多岐津比売命:宗像三女神、『古事記』では多岐津比売命、またの名を田寸津比売命、『日本書紀』では瑞津姫、一書では瑞津姫命の記載も見える。
天照大御神と須佐之男命が天の安河原で誓約をした時に、天照大御神が須佐之男命の持ち物である十拳剣を三段に折り、天真名井の聖水をふりすすぎ、噛んで吹き棄てた。その息から生まれたのが、奥津島比売命、市寸島比売命、多岐津比売命の宗像三神である。

六神以外の神の説明


■疱瘡神(ほうそうがみ、ほうそうしん)は、疱瘡(天然痘)を擬神化したもので、疫病神の一種。
ワラの船に乗って突然現れ、人間の夢の中に入り込んで取り憑く。

疱瘡神は庚申塔のように村のはずれに石塔を立てて祀られる事が多い。



■金刀比羅宮(ことひらぐう)、琴平神社(ことひらじんじゃ)、金比羅神社(こんぴらじんじゃ)は、香川県仲多度郡琴平町の金刀比羅宮を総本宮とし、その主祭神である大物主神を祀る神社であり、日本全国に存在する。
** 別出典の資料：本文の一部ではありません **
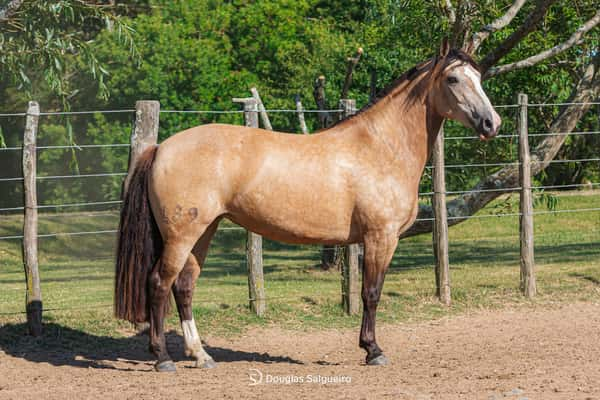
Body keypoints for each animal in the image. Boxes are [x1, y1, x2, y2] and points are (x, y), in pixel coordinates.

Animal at [113, 40, 502, 372]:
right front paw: (373, 351)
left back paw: (201, 355)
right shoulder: (381, 237)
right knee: (159, 284)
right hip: (182, 235)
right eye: (453, 78)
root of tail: (161, 148)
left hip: (204, 231)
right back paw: (163, 358)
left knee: (184, 286)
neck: (380, 147)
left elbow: (367, 292)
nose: (491, 123)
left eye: (479, 78)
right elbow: (371, 293)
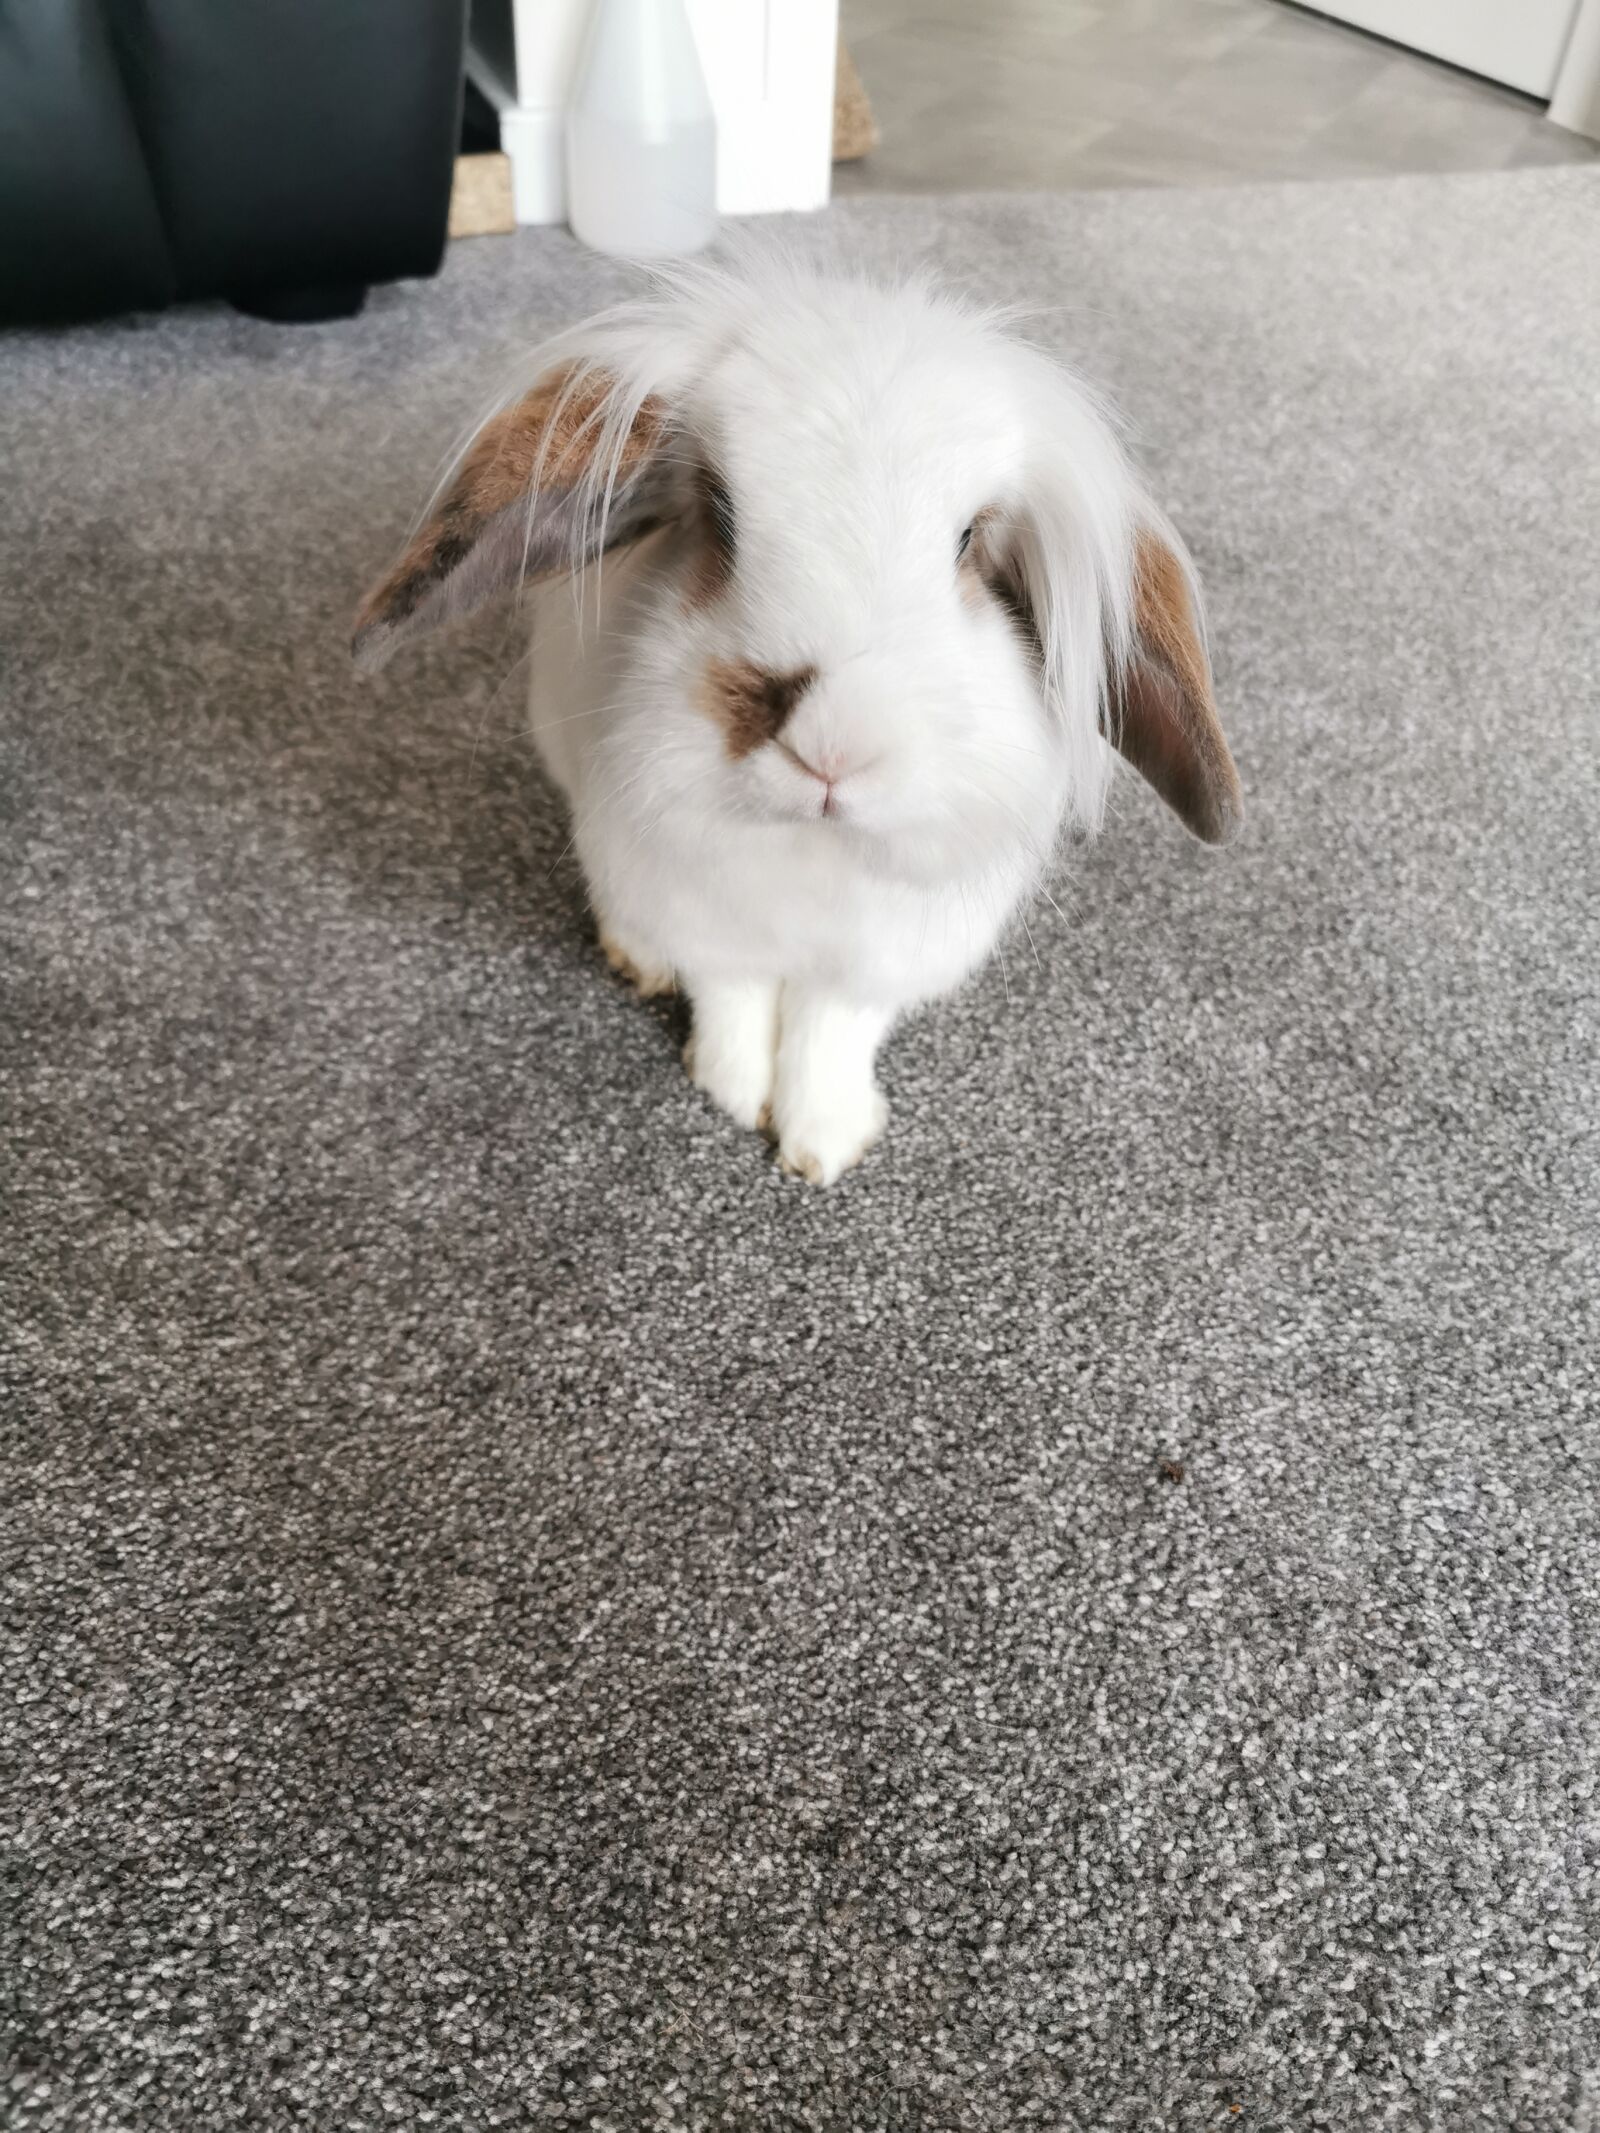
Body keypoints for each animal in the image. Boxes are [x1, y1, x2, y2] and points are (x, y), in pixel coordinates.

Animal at [353, 259, 1241, 1184]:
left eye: (967, 541)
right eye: (720, 513)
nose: (833, 748)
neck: (812, 850)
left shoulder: (879, 954)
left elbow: (831, 1028)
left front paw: (824, 1142)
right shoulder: (699, 910)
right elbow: (731, 997)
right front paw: (734, 1091)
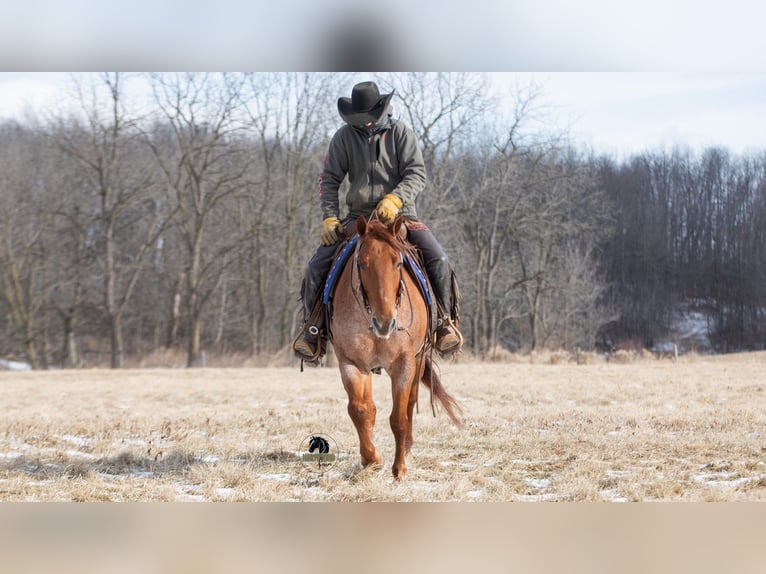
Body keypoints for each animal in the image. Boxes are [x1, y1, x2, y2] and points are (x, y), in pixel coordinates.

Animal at [329, 214, 462, 479]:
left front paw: (399, 469)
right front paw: (371, 459)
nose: (385, 322)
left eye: (398, 263)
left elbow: (399, 418)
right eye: (362, 264)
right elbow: (360, 410)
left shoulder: (404, 364)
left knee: (410, 403)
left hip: (418, 361)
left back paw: (408, 450)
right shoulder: (352, 363)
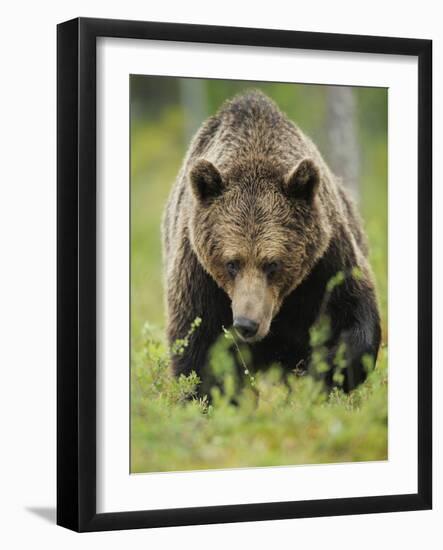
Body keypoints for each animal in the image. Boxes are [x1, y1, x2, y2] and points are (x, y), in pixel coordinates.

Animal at [163, 89, 382, 392]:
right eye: (232, 263)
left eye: (273, 264)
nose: (246, 324)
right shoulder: (198, 271)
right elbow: (198, 346)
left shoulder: (326, 260)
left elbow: (354, 313)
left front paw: (323, 371)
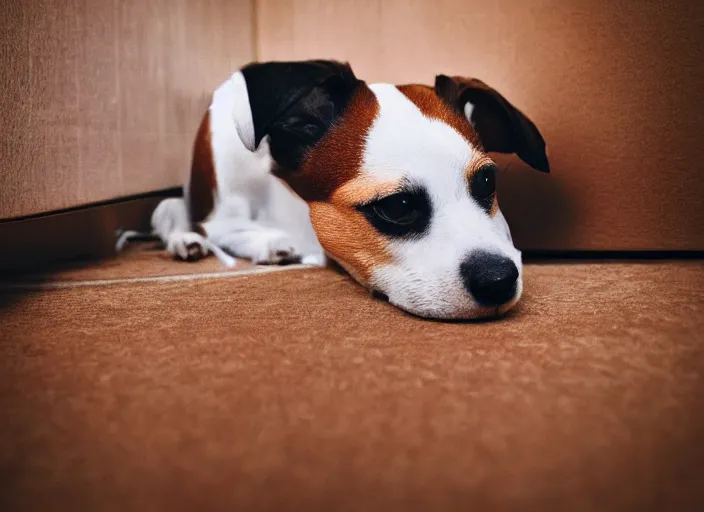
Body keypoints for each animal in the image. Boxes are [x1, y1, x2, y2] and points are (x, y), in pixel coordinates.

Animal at [118, 60, 552, 320]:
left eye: (487, 182)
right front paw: (266, 241)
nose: (499, 280)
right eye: (397, 206)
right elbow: (221, 227)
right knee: (178, 217)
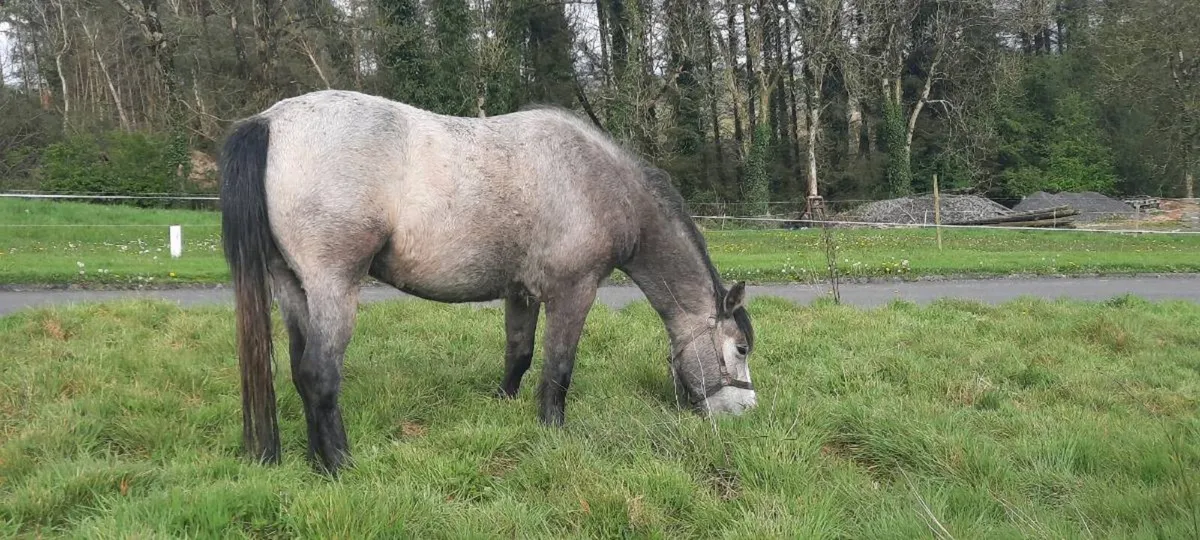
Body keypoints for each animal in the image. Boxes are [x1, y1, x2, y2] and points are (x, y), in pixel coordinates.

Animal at [219, 90, 757, 475]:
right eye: (741, 348)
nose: (746, 414)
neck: (598, 182)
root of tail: (270, 122)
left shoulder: (521, 293)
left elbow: (519, 352)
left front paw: (505, 404)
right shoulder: (574, 292)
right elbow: (558, 367)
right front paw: (553, 430)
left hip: (293, 288)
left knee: (299, 370)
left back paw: (314, 460)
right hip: (334, 287)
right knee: (319, 374)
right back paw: (338, 465)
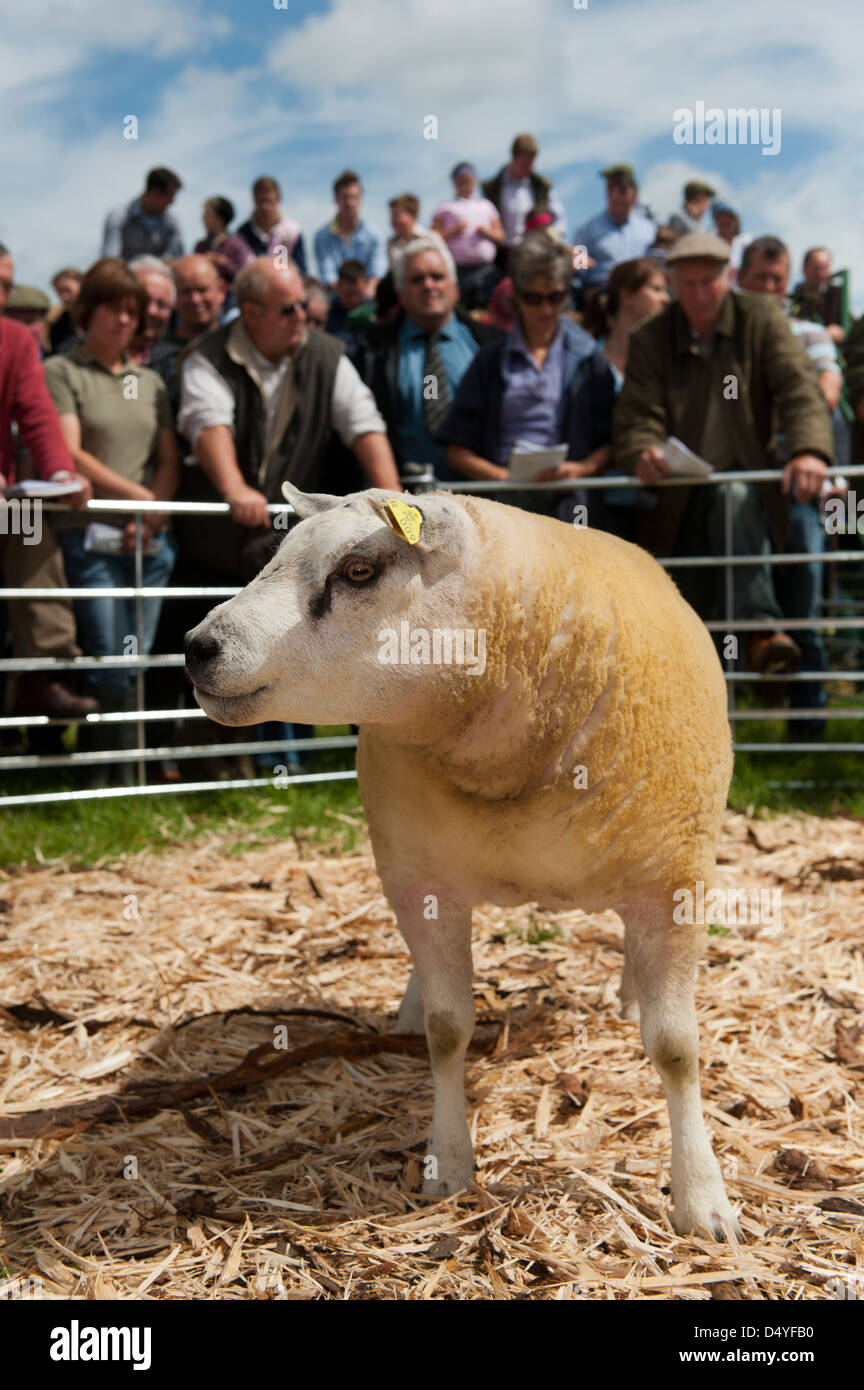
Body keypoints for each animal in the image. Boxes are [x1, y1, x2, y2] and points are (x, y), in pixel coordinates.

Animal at [184, 482, 740, 1241]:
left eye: (359, 570)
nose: (197, 648)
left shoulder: (674, 878)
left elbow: (677, 1049)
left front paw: (703, 1200)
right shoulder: (420, 879)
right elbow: (448, 1034)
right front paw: (446, 1163)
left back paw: (630, 995)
■大杉大明神(おおすぎだいみょうじん)アンバ様等とよばれる神が、ひろく奥羽から関東にかけて知られている。
この神は、漁の神でもあったり、疫病神や疱瘡神でもあったりして、かなりまちまちな形態をとって受け入れられ、信仰の全体像が掴みにくい



■瑜伽宮:大分県の臼杵に諭伽神社があり、失せ物探しに御利益があるとの事。
瑜伽(ゆが)は、仏教におけるサンスクリット語「yoga」の音写語で、感覚器官が自らに結びつくことによって心を制御する精神集中法や、自己を絶対者に結びつけることによって瞑想的合一をはかる修行法。
原義は「結びつくこと」「結びつけること」の意で、「相応」と訳される。

仏教では、瑜伽行派(Yogaacaara)において、このような実践方法が重んじられ、独自の体系のもとに記述された。語の用例としては、上述のほかに、『南海寄帰内法伝』 に、中観派に対する瑜伽行派の呼称として「瑜伽」という語が使われ、それに準じた用例も多いが、今日ではあまり用いられない。

以上、情報 ウィキペディア(Wikipedia)



■由原宮:大分市加来の柞原八幡宮(由原八幡宮)の分霊と思われる。
宇佐八幡が柞原八幡宮に分霊され、更にここに祀られたのだろう。




櫛来社境内の西隣に祀られた神々の祠。左端の祠には魔利支天の文字がみえる。櫛来社には、ありとあらゆる神が祀られているようだ。